El borracho golpeó la mano de la que colgaba el perro contra la mesa. Ésta constaba de tres piezas; la parte exterior salió volando y catapultó los tarros contra la pared de la tienda, donde dejaron un rastro rojo de un valor equivalente a varios jornales.

—¡Madre de Dios[2]! —exclamó el hombre de tez oscura, que se apresuró a entregarle el bulto a Agnes y se abalanzó contra el borracho. Este ejecutó otra pirueta y a punto estaba de arrojar al perro contra el empedrado, y eso no lo aguanta ni siquiera un perro callejero de Praga, cuando el dueño de la tienda de especias, el hombre del cabello grasiento, se interpuso en su camino.

El perro impactó contra la cara del tendero. Aquel golpe propinado con un saco de harapos lleno de pulgas hizo que el hombre se tambaleara hacia atrás. Al ver que iba a chocar contra los restos de la mesa, trató de agarrase al borracho, que también iba dando tumbos, pero éste cayó en sus brazos. Durante una fracción de segundo todo pareció estar en equilibrio sin que ocurriera nada… hasta que se impusieron la gravedad y el impulso, y la escultura formada por dos hombres y un perro se desplomó con elegancia sobre la mesa.

Ésta se partió en dos y entonces dos proyectiles en forma de tarro salieron proyectados hacia arriba y un tercero pasó volando entre el empleado y las dos mujeres dejando una estela formada por especias secas. El dueño de la tienda y el borracho contuvieron el aliento y alzaron la vista. Los dos se arrojaron al suelo justo antes de que los tarros de especias se estrellarán en el pavimento junto a sus respectivas cabezas, estallando en aromáticos fragmentos. Silencio. Luego se oyó el estampido del tercer tarro de especias al hacerse añicos contra algo, y poco después el repiqueteo de unas patas veloces sobre el empedrado cuando el perro —sano y salvo— huyó para disfrutar del botín tan valientemente obtenido.

El hombre de tez oscura se puso en pie de un brinco y obligó al borracho a levantarse. Este se apretaba la muñeca y gemía. El otro le pegó una patada en el trasero y lo arrojó en la dirección en la que había huido el perro. Resonaron las primeras carcajadas. Los restos de la mesa crujieron y se desplomaron, desparramando las últimas muestras de especias…

Y Yolanta descubrió sorprendida que el golfillo le había arrancado el talego a Agnes y corría hacia ella.

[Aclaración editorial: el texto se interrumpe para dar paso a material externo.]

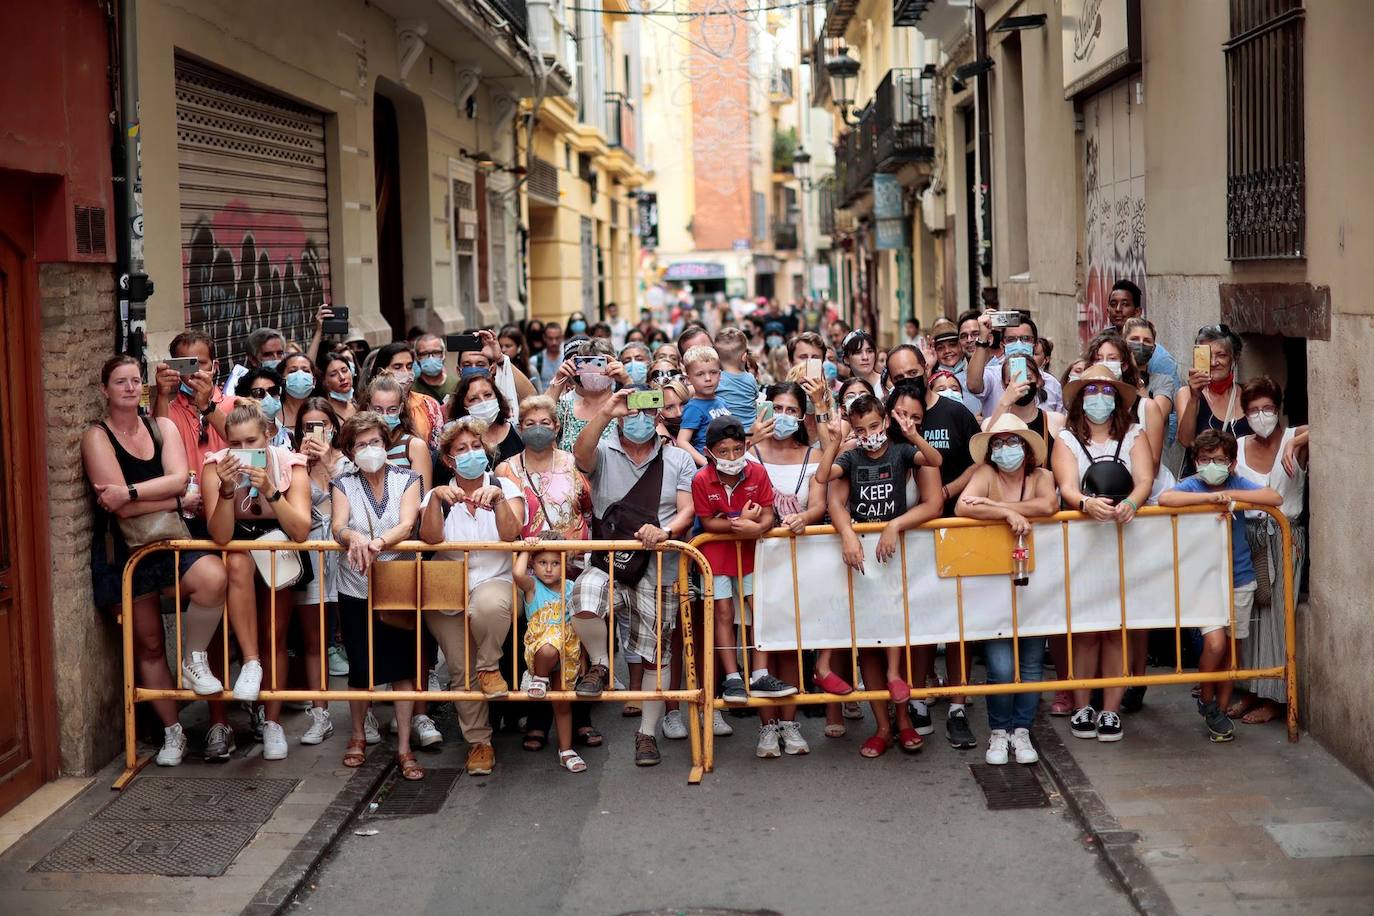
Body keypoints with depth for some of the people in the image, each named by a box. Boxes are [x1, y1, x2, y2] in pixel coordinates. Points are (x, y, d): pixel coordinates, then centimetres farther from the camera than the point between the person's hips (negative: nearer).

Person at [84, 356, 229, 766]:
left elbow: (179, 478, -10)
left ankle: (195, 661, -6)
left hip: (171, 541, 2)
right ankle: (172, 732, 17)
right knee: (149, 644, 3)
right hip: (123, 551, -2)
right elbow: (120, 507, -15)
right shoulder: (96, 437, -4)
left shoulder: (163, 427, 7)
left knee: (214, 577, -30)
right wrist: (177, 498, -9)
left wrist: (130, 492, -21)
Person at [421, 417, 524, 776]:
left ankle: (489, 666, -13)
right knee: (459, 672, -3)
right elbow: (430, 537, -13)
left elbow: (509, 533, -14)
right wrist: (436, 498, -25)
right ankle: (478, 742, 15)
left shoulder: (505, 488, 3)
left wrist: (497, 497, -27)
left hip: (494, 581, -2)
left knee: (488, 605, -39)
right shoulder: (438, 495, 6)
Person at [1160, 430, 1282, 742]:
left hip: (1240, 579, 3)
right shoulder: (1192, 485, -8)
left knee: (1231, 646, 10)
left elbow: (1276, 499, -16)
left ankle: (1221, 710, 24)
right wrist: (1211, 497, -31)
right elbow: (1165, 498, -28)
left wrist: (1231, 494, -22)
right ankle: (1206, 700, 10)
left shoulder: (1238, 484, -2)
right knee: (1215, 643, -15)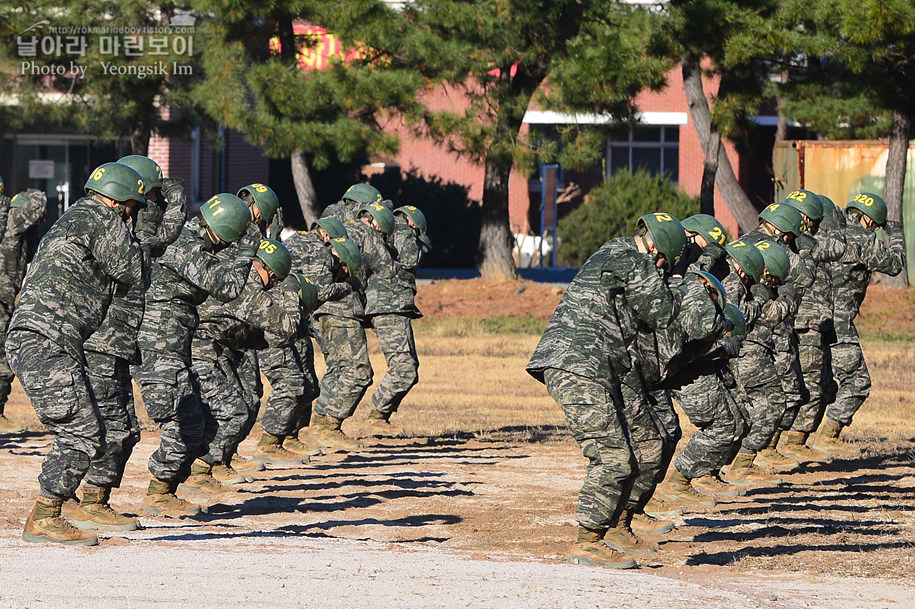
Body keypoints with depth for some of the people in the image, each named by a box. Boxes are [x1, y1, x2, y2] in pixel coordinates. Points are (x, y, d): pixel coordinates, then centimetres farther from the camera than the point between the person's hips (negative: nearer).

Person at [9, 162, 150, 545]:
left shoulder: (73, 219, 26)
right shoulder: (99, 219, -5)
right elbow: (136, 273, -3)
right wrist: (143, 243, 16)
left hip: (30, 343, 10)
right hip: (44, 344, -10)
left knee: (86, 434, 11)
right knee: (82, 433, -12)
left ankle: (45, 518, 11)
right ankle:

Cuando hubo depositado su botín en las manos de Yolanta, el muchacho huyó en zigzag y desapareció por la siguiente callejuela. Esa noche se presentaría junto con un par de compinches ante la casa de Yolanta, con piedras preparadas en las manos por si el trato resultaba ser un engaño. Yolanta echó a correr hacia Agnes, que se había quedado paralizada siguiendo al muchacho con la mirada. Agnes todavía sostenía el bulto que el dueño de la tienda le había entregado.

—No te preocupes, lo tengo yo… —empezó a decir Yolanta, pero entonces se detuvo, completamente desconcertada. El bulto en brazos de Agnes se movía y soltaba gorgoritos. Era un niño.

Paradas a menos de cinco pasos de distancia la una de la otra, las dos jóvenes intercambiaron una mirada por encima del niño. Yolanta se había quedado sin habla. Inconscientemente, se había equiparado a Agnes, intentando establecer un contacto espiritual con la mujer a la que había vigilado durante medio día, porque sabía que compartían un mismo destino: el interés frío y asesino del padre Xavier.

Ver a Agnes con un niño en brazos le provocó un choque y dejó caer la mano con el talego. En ese instante eran camaradas, aliadas, hermanas, Agnes era la meta que impulsaba a Yolanta: volver a sostener un niño en brazos, sostener a su propio hijo en brazos.

Las pupilas de Agnes se dilataron, como si de verdad fuera posible transmitir ideas y sentimientos a través de la mirada.

Entonces se le acercó el hombre de tez oscura, oliendo a especias exóticas y con el cabello empolvado de rojo y amarillo. Agarró al niño y lo acunó.

—Ay, niño, ay, niño[3] —dijo. El bebé empezó a chillar, ahora que se encontraba seguro entre los brazos de su padre.

—¿Quién sois? —musitó Agnes dirigiéndose a Yolanta.

—Debéis poneros a salvo —se oyó decir Yolanta—. El diablo intenta atraparos.